Dopo avere ascoltato il discorso di Gianfranco Fini, fatto all'assemblea del costituente "Popolo della Libertà", c'è da chiedersi se il presidente della Camera dei Deputati abbia sbagliato partito o meno.
L'ex presidente della disciolta (od annessa) Alleanza Nazionale ha volato alto, toccando i temi dell'onestà contrapposta alla furbizia, dell'unità nazionale, della "questione meridionale" e, non ultima, della laicità dello stato, criticando aspramente la proposta di legge votata al Senato sul testamento biologico.
Forse, mentre scriveva il discorso, si è dimenticato di essere entrato dentro un partito che vanta il record di avvisi di garanzia e di condanne definitive dei suoi iscritti. Non rammenta che dentro il "Popolo delle Libertà" c'è gente come Pera che di laicità non vuole nemmeno sentirne parlare.
Al di la delle ovazioni e dei sorrisi di facciata, qualche colonnello di Forza Italia non deve aver digerito l'orazione di Fini: basta guardare le facce dei fedelissimi di Silvio (Schifani in primis), libri aperti dei "desiderata" del "self made man" di Arcore.
Tuttavia l'operazione "frondista" di Fini va inquadrata più nelle complesse dinamiche del suo ex partito che non in una vera operazione di critica costruttiva all'interno del partito-azienda di Berlusconi. La base di Alleanza Nazionale ha dovuto bere più di una purga a base di olio di ricino per digerire l'annessione dentro Forza Italia. Fini ha parlato davanti a Berlusconi ma i veri destinatari del messaggio erano e sono i colonnelli di Alleanza Nazionale.
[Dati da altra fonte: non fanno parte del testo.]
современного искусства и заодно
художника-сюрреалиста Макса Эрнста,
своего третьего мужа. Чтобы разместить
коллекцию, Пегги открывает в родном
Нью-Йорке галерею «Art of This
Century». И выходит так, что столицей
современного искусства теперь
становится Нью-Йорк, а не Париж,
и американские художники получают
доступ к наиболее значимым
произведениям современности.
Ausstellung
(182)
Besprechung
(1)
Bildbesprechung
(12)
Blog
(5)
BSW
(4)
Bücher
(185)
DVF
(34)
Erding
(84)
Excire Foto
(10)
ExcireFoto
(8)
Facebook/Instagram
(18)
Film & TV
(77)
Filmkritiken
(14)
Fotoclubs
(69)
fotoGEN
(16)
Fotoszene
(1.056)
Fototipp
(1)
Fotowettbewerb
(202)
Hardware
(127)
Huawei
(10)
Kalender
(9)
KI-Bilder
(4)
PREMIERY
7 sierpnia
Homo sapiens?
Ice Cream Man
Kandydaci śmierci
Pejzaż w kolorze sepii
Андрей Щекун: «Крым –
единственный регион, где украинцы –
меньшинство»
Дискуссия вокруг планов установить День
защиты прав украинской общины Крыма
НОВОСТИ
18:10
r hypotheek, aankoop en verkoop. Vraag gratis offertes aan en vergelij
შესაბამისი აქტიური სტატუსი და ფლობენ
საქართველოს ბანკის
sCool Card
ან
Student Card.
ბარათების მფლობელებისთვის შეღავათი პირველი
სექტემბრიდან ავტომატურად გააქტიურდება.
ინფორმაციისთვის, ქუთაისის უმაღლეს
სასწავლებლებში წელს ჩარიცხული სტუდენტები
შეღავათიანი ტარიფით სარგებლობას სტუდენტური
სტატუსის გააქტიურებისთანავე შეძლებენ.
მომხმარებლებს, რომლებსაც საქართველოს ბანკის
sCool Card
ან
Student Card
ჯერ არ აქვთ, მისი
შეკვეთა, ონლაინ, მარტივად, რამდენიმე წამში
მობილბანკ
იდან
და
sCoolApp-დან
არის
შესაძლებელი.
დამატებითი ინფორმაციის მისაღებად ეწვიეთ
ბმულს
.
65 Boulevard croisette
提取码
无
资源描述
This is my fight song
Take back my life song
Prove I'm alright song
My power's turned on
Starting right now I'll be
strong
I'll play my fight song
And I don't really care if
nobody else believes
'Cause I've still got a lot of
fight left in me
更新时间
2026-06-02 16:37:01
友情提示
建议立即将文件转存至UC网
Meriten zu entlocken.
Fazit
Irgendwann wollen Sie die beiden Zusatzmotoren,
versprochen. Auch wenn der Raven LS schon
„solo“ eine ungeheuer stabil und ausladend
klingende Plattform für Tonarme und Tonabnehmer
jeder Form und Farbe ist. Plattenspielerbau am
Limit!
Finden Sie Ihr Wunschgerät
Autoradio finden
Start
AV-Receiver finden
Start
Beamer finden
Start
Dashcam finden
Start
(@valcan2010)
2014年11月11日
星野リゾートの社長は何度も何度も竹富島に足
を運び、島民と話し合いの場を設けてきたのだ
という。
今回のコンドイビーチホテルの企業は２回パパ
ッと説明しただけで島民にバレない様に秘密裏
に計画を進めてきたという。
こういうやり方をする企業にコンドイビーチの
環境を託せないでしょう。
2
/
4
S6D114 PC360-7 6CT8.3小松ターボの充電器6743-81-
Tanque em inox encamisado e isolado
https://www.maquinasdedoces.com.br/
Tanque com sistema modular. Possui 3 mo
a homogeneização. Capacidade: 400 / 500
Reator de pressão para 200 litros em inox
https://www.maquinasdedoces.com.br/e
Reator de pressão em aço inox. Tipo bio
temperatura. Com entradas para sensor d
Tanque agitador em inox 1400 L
I "distinguo", le posizioni di "minoranza all'interno del partito" sono un piccolo contentino in chi vede, a ragione, la fine del centro-destra in Italia, fagocitato dal Moloch "Berlusconi-Fininvest-Publitalia". Male fanno i commentatori attempati del centro sinistra a plaudire il discorso di Fini: sono caduti nell'abbaglio o fanno finta di volerci cadere, Scalfari e D'Alema (sempre lui) su tutti.
Fini non sarà la coscienza critica di Berlusconi e del suo Popolo delle Libertà semplicemente perché né il nano di Arcore e tanto meno il suo partito azienda ne posseggono una. Il "compagno" Fini sarà ricordato sui libri di scuola come lo statista che si è venduto per trenta denari al Piduista Berlusconi ed ai seguaci dell'opera di saccheggio pubblico di Bettino Craxi: non proprio una bella fama per un politico che nel novantadue si vantava di aver fortemente contribuito alla stagione di "mani pulite".